那邊吵吵鬧鬧的一群男高中生紮堆走向給他們遞水遞毛巾的經理早見,而他留在我面前,用我這個外行聽得懂的語言講這幾所學校之間關于排球的羁絆。
四周靜寂無聲,除了我的心。
我不記得他那天對我說了什麼,但我記得那天接下來的練習賽這個人所有的樣子——判斷局面,傳球,眼神明明還是溫柔的,卻能劃破場上所有人用眼神織成的網。
話題結束,我剛要再繼續找話題,想把他留在我面前,就聽到一句:“赤葦,集合了!”
有人把我面前的人喊走了。
赤葦京治對我點了點頭說了失陪,轉過身向喊他的聲音跑去,可我的視線無法移動。他也似乎是感受到了我的眼神,蓦地停下又回了頭。我看見他笑了。
我看着他勾起的嘴角,對他笑了。
我覺得他有點從這群人裡脫穎而出。
02.
我人生中第一幅也是完成度最高的插畫誕生在那個春天。
一隻倉鸮在被太陽照得透亮的天空下飛行,伸展的翅膀被均勻鋪撒給全世界的光撐起,給綠蔭下的草地留下一方陰影。零散分布的樹上的葉子也被照得幾近反光,一縷縷光透過層疊的綠茵。前方的同伴在頻頻呼喚,他卻舍不得加速向前。
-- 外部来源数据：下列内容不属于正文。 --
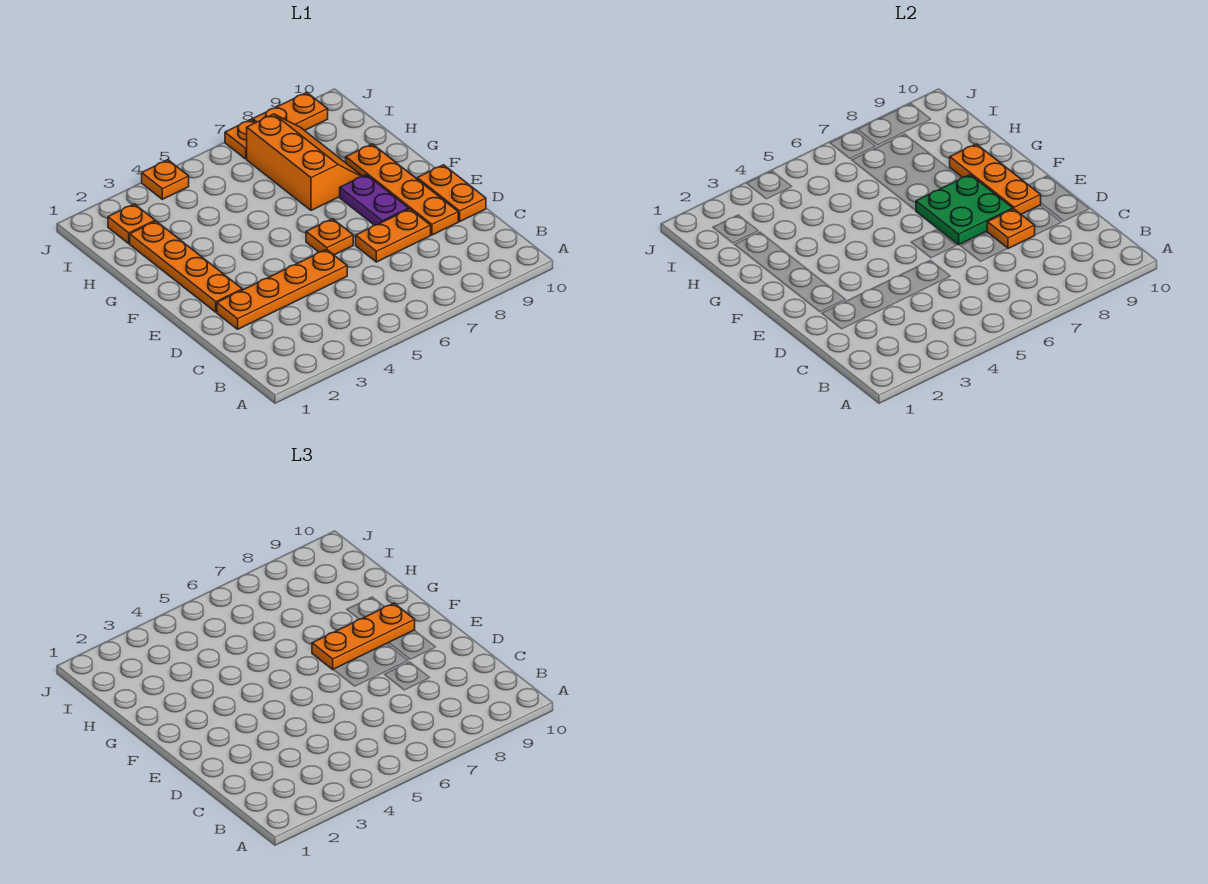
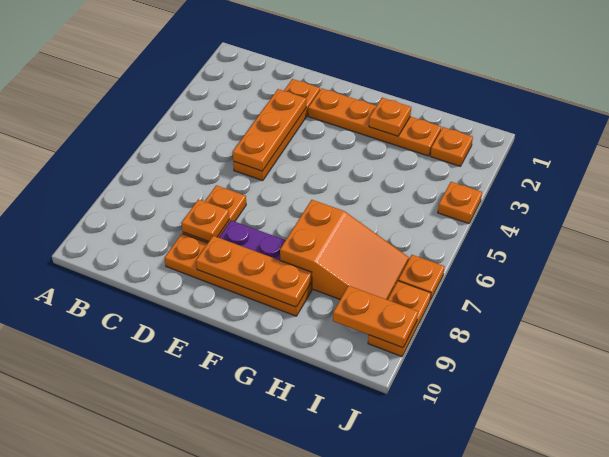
orange 1x2 plate [417,165,486,221] -> orange 1x2 plate moved to [333,286,418,348]
orange 1x1 plate [306,219,353,255] -> orange 1x1 plate moved to [369,98,411,136]
green 2x2 plate [916,175,1013,245] -> none
orange 1x3 plate [312,603,415,670] -> orange 1x3 plate moved to [233,89,306,171]
orange 2x3 slope [247,114,362,210] -> orange 2x3 slope turned to [280,200,409,300]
它一直回頭,看着身後,像在看舍棄在原地的寶物。
不,其實他并未遺失任何東西,是我擅自給倉鸮的眼神賦予了意義。
當時的我每次閉上眼,眼前都會浮現赤葦京治回頭溫柔微笑的樣子。
溫柔得就像,初次見面的我,是他的寶物。
我高中生涯第一次見赤葦京治是在陽光明媚的初春,最後一次見到他也是那個初春。
春高後,作為經理的朋友和三年級的隊員們一起引退,我也即将畢業,沒了再去排球部的理由。
我把他畫成了畫,就這樣和驚豔我的眼神暫時說了“永别”。
當時留存在我記憶裡的赤葦京治和那副畫一起,被剛畢業的我抱着試試的心态投給了某雜志。大概是貓頭鷹保佑,稿子被采用了。有專門的編輯聯系我,希望以後由我來負責他們文藝雜志的專欄插畫。
後來聽宇内前輩說他正在連載的漫畫也是這家雜志的所屬會社負責,我就放心地簽了約,并和他一直保持着不遠不近的聯系——直到某天,他告訴我他換了新編輯。
他說,那個編輯明明比他年紀小卻總是一副面面俱到的樣子,催起稿來溫柔又難纏,居然能在他家門口的垃圾旁邊一坐就是五個小時。消極心态明明可以打敗所有人,但是對這個編輯也行不通。他特别會“消極退散法”,總會莫名其妙地就被他幾句話激勵起來畫稿。
我說這人好像我高中認識的一個學弟。
——我們應該算認識吧,我想。
宇内天滿說:“他叫赤葦京治,跟你一樣是枭谷畢業的。”
那天明明沒有風,也沒有雨。但我心裡的波瀾卻被這句順口提起的話莫名地掀起。
03.
我和赤葦京治的重逢是在宇内第一篇漫畫被腰斬,被迫提前結局的時候。
那天趕着交稿日前一天畫完了當期所有插畫的我悠哉悠哉地提着啤酒和零食,準備去看宇内前輩趕稿的狼狽模樣,以報複他上次比我先畫完就來我面前炫耀的惡劣行為。
我在門口看到了赤葦京治。
他好像還是那麼高挑,依舊瘦瘦的,隻是戴上了眼鏡,穿着黑色風衣,比起高中時期的運動少年,現在已經有了十足的編輯派頭。
他蹲坐在那裡,手裡拿着一本雜志,翻到的那一頁異常眼熟:一個并不清晰的人影坐在桌邊,他面前是一副巨大的窗戶。新舊年交接的時刻,無數升騰的煙花把黑暗照亮,光和彩透過玻璃,照亮了人影面前滿是紙張的桌面,絢麗的顔色也把散落的白色染得不再純粹。一片冰冷,但孤獨又溫馨。
這幅畫下面寫了一行小字:“繪者:Shark”。
是我的畫。
一張紙上印着的絢麗色彩在他雙眸中倒影出淡淡的色彩,他的指尖在這片色彩上摩挲,仿佛要把煙花吸進指尖,讓它們一點一點順着血液流向心髒。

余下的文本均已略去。